##### TRECHO PARA LEITURA #####
Baixa vacinação revela vulnerabilidade entre adolescentes
O Brasil oferece uma importante ferramenta para a prevenção de vários tipos de câncer: a vacina contra o HPV (papilomavírus humano). Contudo, para que essa vacina seja efetiva, é crucial que seja administrada no final da infância ou no começo da adolescência. Infelizmente, essa não é a realidade para muitos jovens brasileiros.
A Pesquisa Nacional de Saúde do Escolar (PeNSE), divulgada pelo IBGE na última quarta-feira (25), indica que apenas 54,9% dos estudantes com idades entre 13 e 17 anos tinham certeza de que foram vacinados contra o HPV. Este vírus está diretamente relacionado a 99% dos casos de câncer de colo do útero e também é responsável por uma parte significativa dos cânceres de ânus, pênis, boca e garganta.
Vacinação gratuita e acesso limitado
A vacina contra o HPV é disponibilizada gratuitamente em todas as unidades de saúde do Brasil, sendo recomendada para meninas e meninos entre 9 e 14 anos. Essa faixa etária é considerada ideal, pois a eficácia da vacina é maior quando administrada antes da primeira relação sexual. Apesar disso, a pesquisa revelou que 10,4% dos estudantes não estavam vacinados e 34,6% não tinham certeza se haviam recebido a imunização. Isso corresponde a cerca de 1,3 milhão de adolescentes desprotegidos, além de 4,2 milhões que ainda podem estar em risco de infecção.
Além disso, a mesma pesquisa aponta que 30,4% dos adolescentes entrevistados já têm vida sexual ativa, com a idade média de iniciação sexual sendo de 13,3 anos para os meninos e 14,3 anos para as meninas. Os dados coletados em 2024 ainda mostram uma queda de 8 pontos percentuais na cobertura vacinal se comparado com a edição anterior da pesquisa, realizada em 2019.
##### CONTEÚDO DOS DADOS #####
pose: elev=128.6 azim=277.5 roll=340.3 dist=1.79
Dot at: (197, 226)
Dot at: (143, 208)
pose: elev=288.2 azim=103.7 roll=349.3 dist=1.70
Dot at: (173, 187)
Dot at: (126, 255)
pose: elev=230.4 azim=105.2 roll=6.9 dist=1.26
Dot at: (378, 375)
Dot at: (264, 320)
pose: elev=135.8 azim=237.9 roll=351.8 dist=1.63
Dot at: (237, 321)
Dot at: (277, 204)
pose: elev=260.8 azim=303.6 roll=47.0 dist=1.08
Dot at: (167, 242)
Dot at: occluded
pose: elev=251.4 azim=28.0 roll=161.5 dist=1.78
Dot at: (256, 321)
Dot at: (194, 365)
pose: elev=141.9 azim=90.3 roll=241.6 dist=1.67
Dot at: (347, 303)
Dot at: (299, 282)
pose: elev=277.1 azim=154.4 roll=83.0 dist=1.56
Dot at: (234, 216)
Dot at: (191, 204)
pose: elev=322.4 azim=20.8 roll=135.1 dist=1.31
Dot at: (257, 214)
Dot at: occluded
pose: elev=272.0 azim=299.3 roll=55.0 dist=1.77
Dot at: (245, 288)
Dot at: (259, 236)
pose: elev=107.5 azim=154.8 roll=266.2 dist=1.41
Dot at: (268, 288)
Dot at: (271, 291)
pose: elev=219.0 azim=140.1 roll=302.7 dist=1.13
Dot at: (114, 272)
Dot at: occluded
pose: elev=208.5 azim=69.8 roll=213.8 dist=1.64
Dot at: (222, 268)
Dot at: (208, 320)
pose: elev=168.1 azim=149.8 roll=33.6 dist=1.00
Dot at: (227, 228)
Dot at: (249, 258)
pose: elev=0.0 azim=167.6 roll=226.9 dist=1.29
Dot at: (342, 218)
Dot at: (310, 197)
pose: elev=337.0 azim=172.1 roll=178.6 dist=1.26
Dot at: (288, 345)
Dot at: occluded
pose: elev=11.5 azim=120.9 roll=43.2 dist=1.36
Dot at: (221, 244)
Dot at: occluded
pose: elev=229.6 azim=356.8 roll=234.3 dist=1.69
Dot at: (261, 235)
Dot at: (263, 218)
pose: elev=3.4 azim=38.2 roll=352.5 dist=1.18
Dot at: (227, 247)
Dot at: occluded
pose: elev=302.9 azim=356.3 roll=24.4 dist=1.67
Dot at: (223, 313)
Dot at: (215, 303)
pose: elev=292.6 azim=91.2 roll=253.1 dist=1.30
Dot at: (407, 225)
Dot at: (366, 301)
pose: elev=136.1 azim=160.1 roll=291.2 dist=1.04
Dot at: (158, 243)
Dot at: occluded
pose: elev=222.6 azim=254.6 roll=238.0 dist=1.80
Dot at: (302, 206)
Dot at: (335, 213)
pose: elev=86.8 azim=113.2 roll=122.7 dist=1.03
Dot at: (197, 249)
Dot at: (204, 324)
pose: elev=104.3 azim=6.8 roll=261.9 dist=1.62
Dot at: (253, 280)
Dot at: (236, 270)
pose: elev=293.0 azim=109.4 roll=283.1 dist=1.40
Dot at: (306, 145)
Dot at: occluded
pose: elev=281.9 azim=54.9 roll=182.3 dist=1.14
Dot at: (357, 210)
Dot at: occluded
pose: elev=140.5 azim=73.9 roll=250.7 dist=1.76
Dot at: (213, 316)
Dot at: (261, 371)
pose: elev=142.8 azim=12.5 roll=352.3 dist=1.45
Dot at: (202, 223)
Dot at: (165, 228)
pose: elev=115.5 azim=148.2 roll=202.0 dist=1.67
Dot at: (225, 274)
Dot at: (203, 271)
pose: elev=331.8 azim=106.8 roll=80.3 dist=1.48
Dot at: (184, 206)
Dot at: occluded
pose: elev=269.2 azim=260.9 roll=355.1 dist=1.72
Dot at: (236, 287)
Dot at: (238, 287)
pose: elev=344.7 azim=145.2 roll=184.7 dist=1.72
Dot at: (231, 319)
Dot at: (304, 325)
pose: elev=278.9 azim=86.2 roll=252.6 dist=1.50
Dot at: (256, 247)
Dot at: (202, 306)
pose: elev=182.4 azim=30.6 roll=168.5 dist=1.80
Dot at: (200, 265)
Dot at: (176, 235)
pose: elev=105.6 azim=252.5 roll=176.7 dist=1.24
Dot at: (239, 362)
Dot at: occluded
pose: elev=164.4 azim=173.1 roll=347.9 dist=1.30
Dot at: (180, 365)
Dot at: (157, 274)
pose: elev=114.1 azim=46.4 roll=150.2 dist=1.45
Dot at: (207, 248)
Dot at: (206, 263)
#####
## TAREFA 1
Responda, com base no texto sobre a vacinação contra o HPV:
(a) Que porcentagem dos estudantes de 13 a 17 anos tinha certeza de ter sido vacinada contra o HPV?
(b) Para que idades a vacina é recomendada?
(c) Qual é a idade média de iniciação sexual das meninas?
## TAREFA 2
Repita sem nenhuma alteração tudo o que vai de "Baixa vacinação revela" até "muitos jovens brasileiros." no texto sobre a vacinação contra o HPV.

## RESPOSTA 1
(a) 54,9%.
(b) Para meninas e meninos entre 9 e 14 anos.
(c) 14,3 anos.

## RESPOSTA 2
Baixa vacinação revela vulnerabilidade entre adolescentes
O Brasil oferece uma importante ferramenta para a prevenção de vários tipos de câncer: a vacina contra o HPV (papilomavírus humano). Contudo, para que essa vacina seja efetiva, é crucial que seja administrada no final da infância ou no começo da adolescência. Infelizmente, essa não é a realidade para muitos jovens brasileiros.